Abbiamo già avuto modo di incontrare le illustrazioni di Michele Rocchetti nella recensione di Quellilà e sono contenta che quest'anno sia stato selezionato per la mostra degli illustratori di Bologna. Le due anime di graphic designer e illustratore si fondono in un stile molto particolare ed unico: andate a sbirciare il suo sito e guardate quali sono i tesori che metterebbe in valigia.
In attesa di vedere alla Bologna Children's Book Fair le sue tavole esposte alla mostra degli illustratori, ecco cosa ha risposto alle nostre domande. Grazie!
1) Che cosa significa per te illustrare?
Illustrare significa per me dare una forma personale a linguaggi altri, come la narrazione, il concetto, la scienza financo la poesia. L’illustrazione è il mezzo attraverso il quale posso manipolare la realtà rappresentata , cercando di aprire finestre su mondi verosimili, realistici o fantasiosi.
2) In che modo lavori?
Solitamente il mio lavoro si muove su due strade: la commissione di un cliente o un editore, dove cerco di intercettare le aspettative del committente mediandole con la mia sensibilità, oppure lo sviluppo di un progetto personale. Quest’ultimo scaturisce sempre da una sensazione di entusiasmo verso
qualcosa, penso di poterla definire ispirazione e intuizione. In entrambi i casi, dopo un brainstorming istintuale, inizia una fase di ricerca più oculata e razionale. Facendo un paragone “fisiologico” sento la necessità di metabolizzare zuccheri e carboidrati prima della corsa: immagini, testi, film, opere d’arte in generale. Spesso il percorso presenta imprevisti e raramente posso dire di concretizzare l’obiettivo immaginato in principio. Nel tempo ho maturato l’idea che a fronte di una rotta chiara da seguire, la casualità gioca un ruolo di aiutante, nascondendo indizi e suggerimenti e aprendo una fessura giocosa in un percorso che cammina sul filo della “procedura”. Ci sono giorni o periodi in cui mi capita di girare in tondo, mi muovo senza arrivare da nessuna parte, è una sensazione che mi angoscia e che fa parte delle difficoltà di questa professione, fatta sì, di arte e fantasia, ma anche di logiche di mercato,
concorrenza, standard e aspettative.
3) Che cosa ami del tuo lavoro?
Del mio lavoro amo il privilegio di poter dare una forma originale e personale a qualcosa che non c’è o che esiste in altra forma.

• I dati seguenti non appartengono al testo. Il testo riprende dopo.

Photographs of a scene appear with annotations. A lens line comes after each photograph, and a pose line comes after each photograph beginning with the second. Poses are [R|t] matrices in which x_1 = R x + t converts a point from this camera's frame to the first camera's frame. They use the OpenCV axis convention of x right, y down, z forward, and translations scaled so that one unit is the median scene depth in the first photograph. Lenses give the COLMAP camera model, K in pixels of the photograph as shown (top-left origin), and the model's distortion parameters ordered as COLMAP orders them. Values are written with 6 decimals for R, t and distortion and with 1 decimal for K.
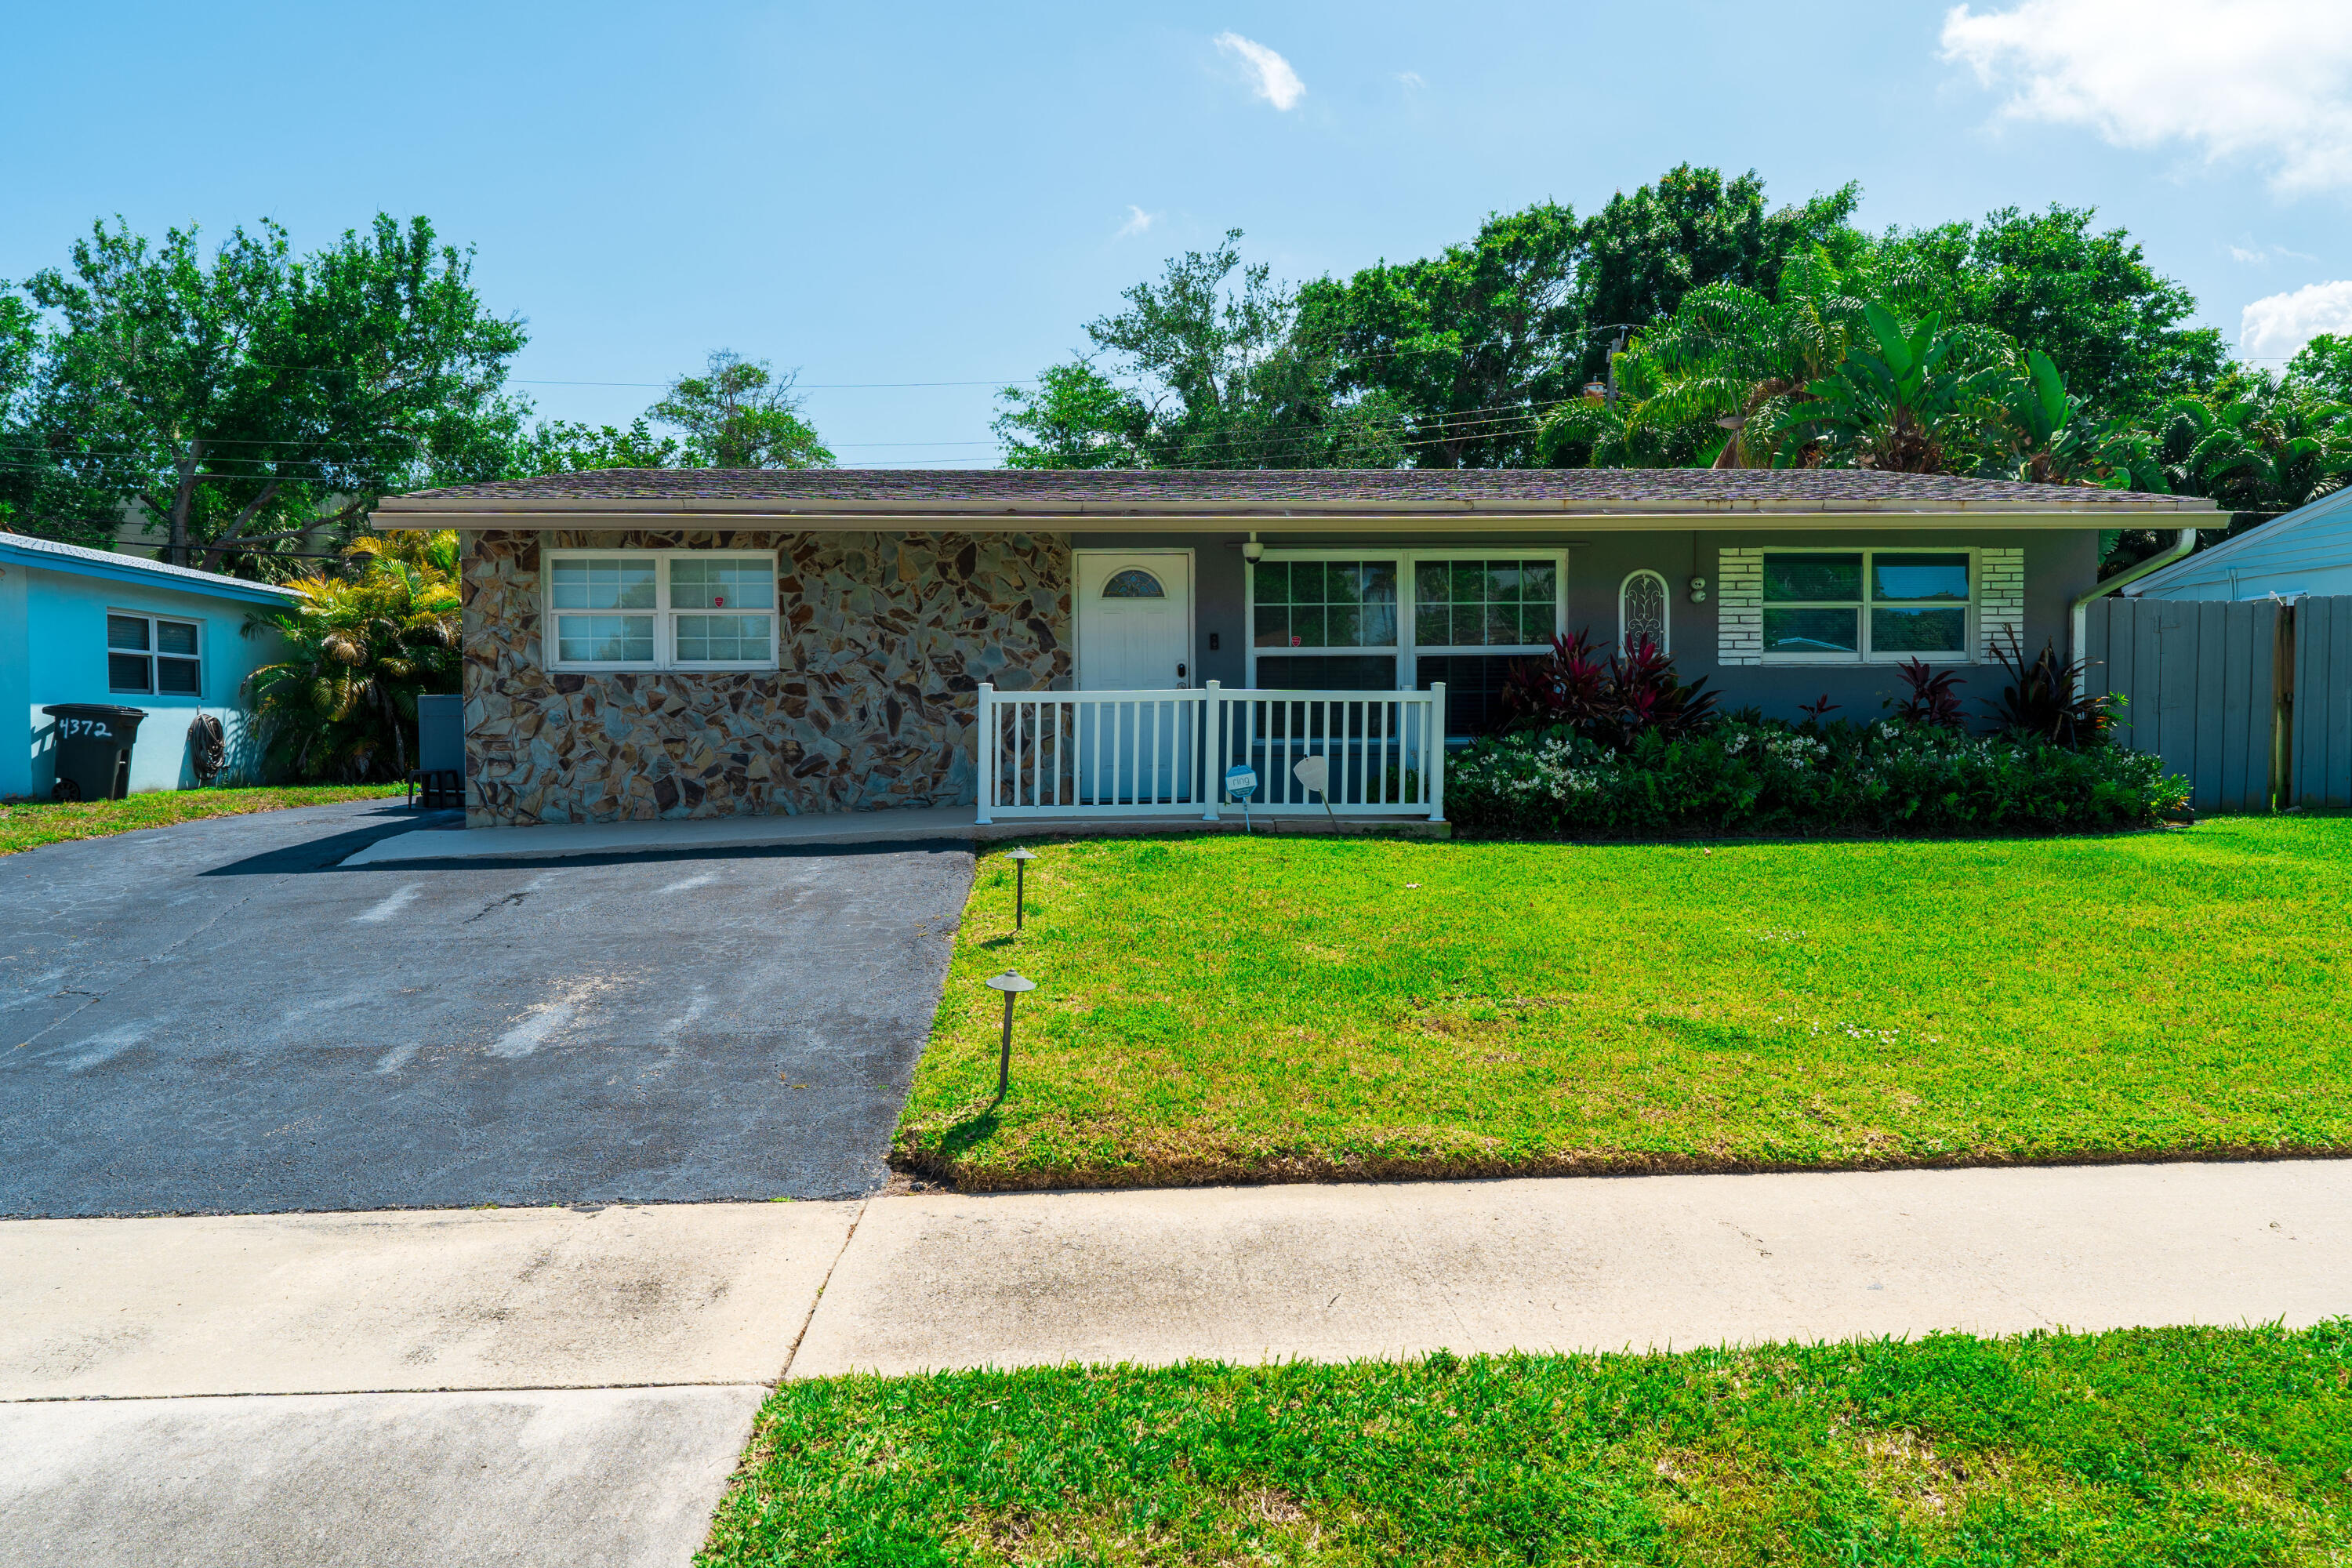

La possibilità di combinare colori e volumi realizzando un piccolo mondo immaginario fatto di carta stampata o di pixel è prima di tutto un modo per esplorare ciò che mi piace e
le possibilità di concretizzarlo. Quando la soddisfazione per un lavoro finito incrocia l’apprezzamento del pubblico, si chiude il cerchio, si esce dall’autoreferenzialità e ci si gode una piccola e scanzonata parentesi di felicità.